Object presence transitions:
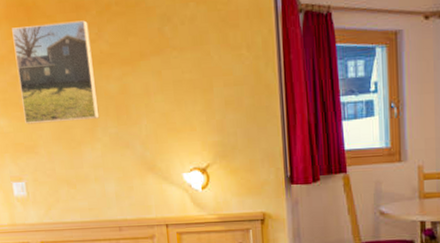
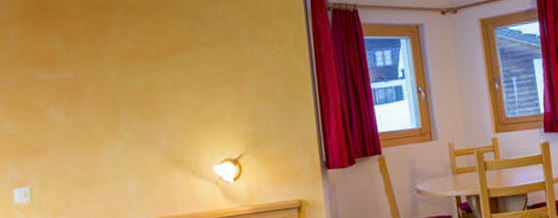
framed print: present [12,20,100,125] -> none [27,20,122,125]

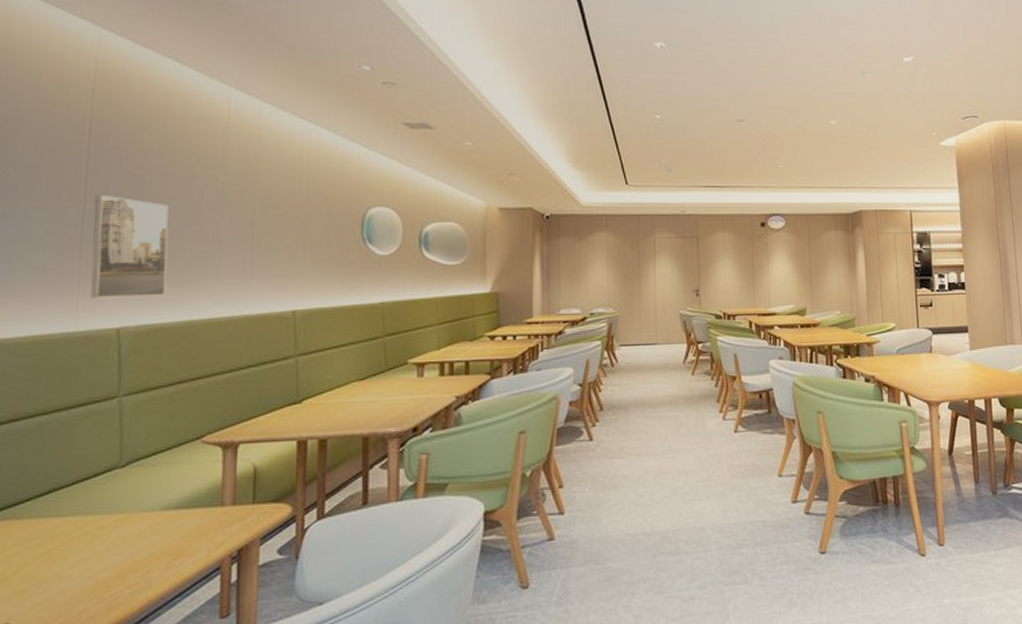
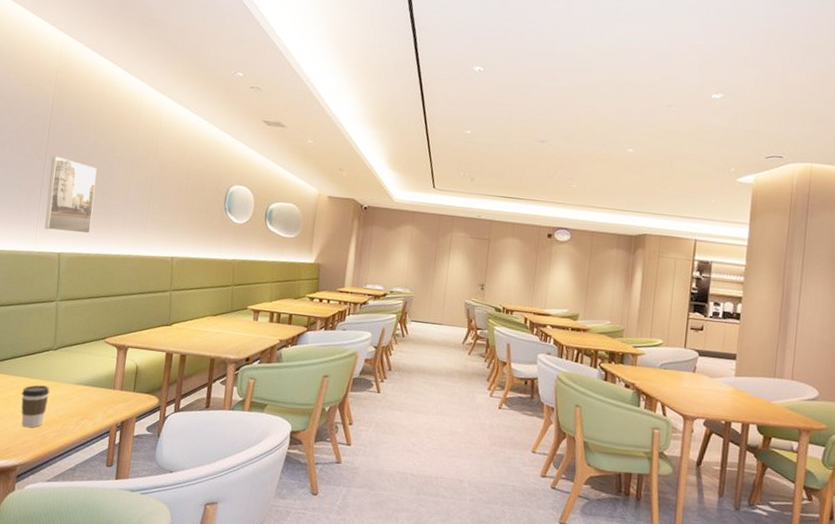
coffee cup: none [70,522,118,591] -> present [21,385,50,428]

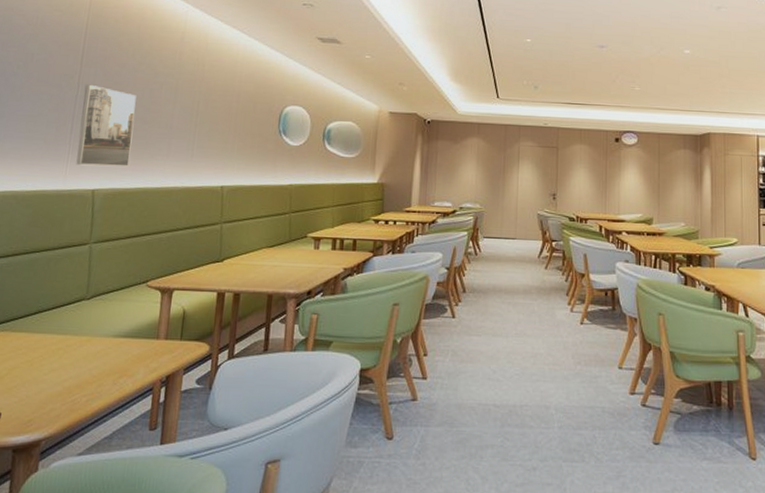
coffee cup: present [21,385,50,428] -> none [46,342,82,393]

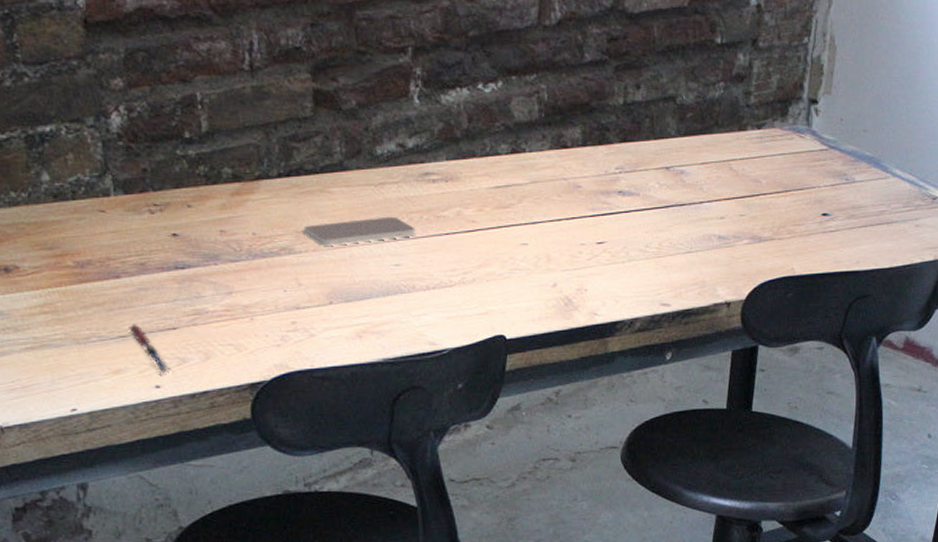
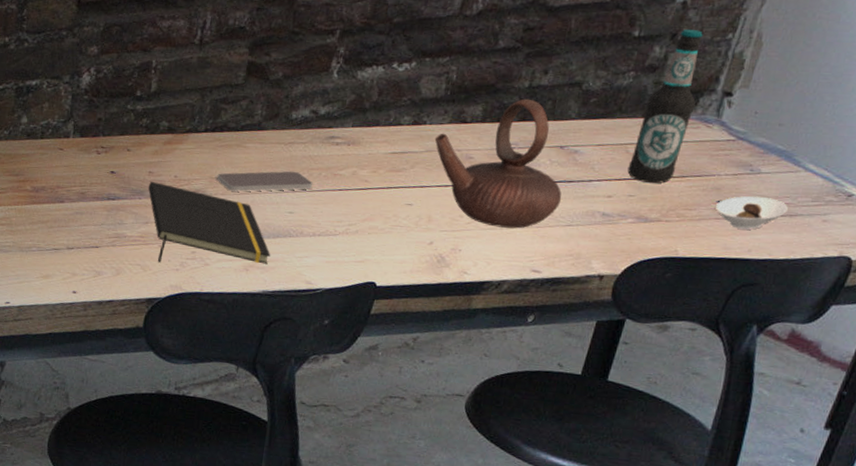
pen: present [128,324,172,374] -> none [62,240,88,282]
notepad: none [222,241,384,339] -> present [148,181,271,264]
teapot: none [537,117,677,261] -> present [434,98,562,229]
bottle: none [734,33,786,201] -> present [627,29,703,184]
saucer: none [820,205,884,241] -> present [715,195,788,230]

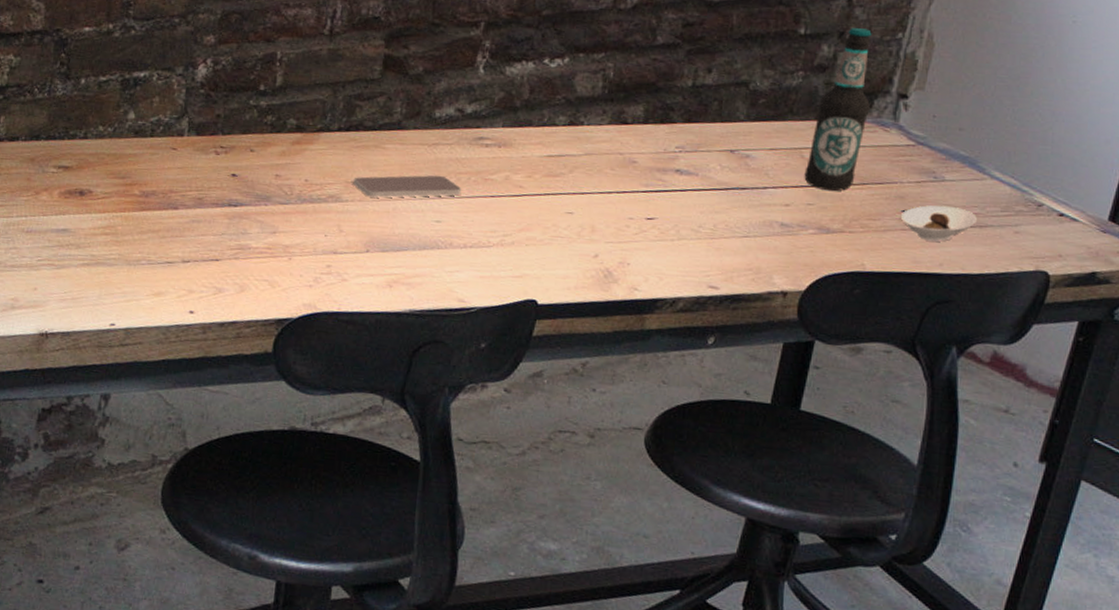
notepad: present [148,181,271,264] -> none [274,185,417,280]
teapot: present [434,98,562,229] -> none [593,98,736,240]

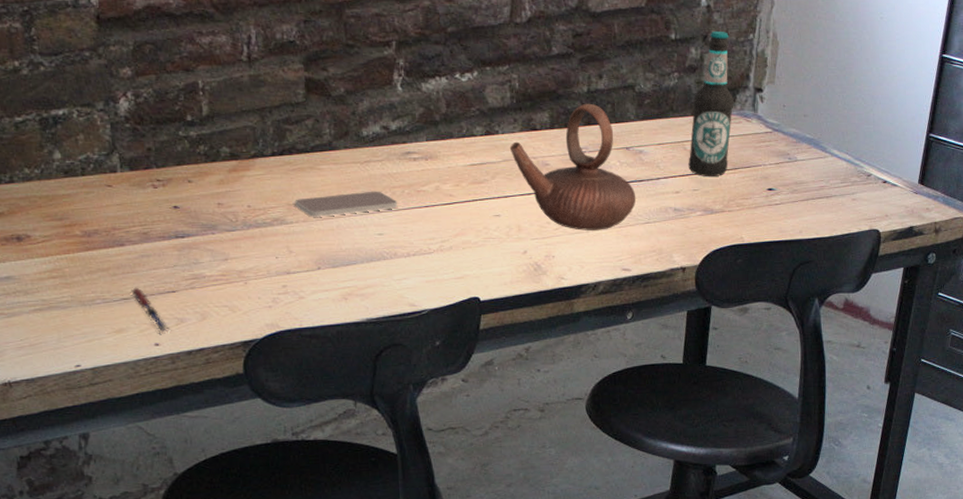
pen: none [176,252,207,301] -> present [131,287,171,333]
teapot: none [593,98,736,240] -> present [509,103,636,231]
saucer: present [900,205,977,242] -> none [766,181,824,213]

Instructions for the task –
What you return should match the records above word for word, minus the pictures.

Reply to the task –
framed print: present [12,20,100,125] -> none [27,20,122,125]

coffee cup: none [70,522,118,591] -> present [21,385,50,428]

coffee cup: present [21,385,50,428] -> none [46,342,82,393]

pen: present [128,324,172,374] -> none [62,240,88,282]
notepad: none [222,241,384,339] -> present [148,181,271,264]
teapot: none [537,117,677,261] -> present [434,98,562,229]
bottle: none [734,33,786,201] -> present [627,29,703,184]
saucer: none [820,205,884,241] -> present [715,195,788,230]

notepad: present [148,181,271,264] -> none [274,185,417,280]
teapot: present [434,98,562,229] -> none [593,98,736,240]

pen: none [176,252,207,301] -> present [131,287,171,333]
teapot: none [593,98,736,240] -> present [509,103,636,231]
saucer: present [900,205,977,242] -> none [766,181,824,213]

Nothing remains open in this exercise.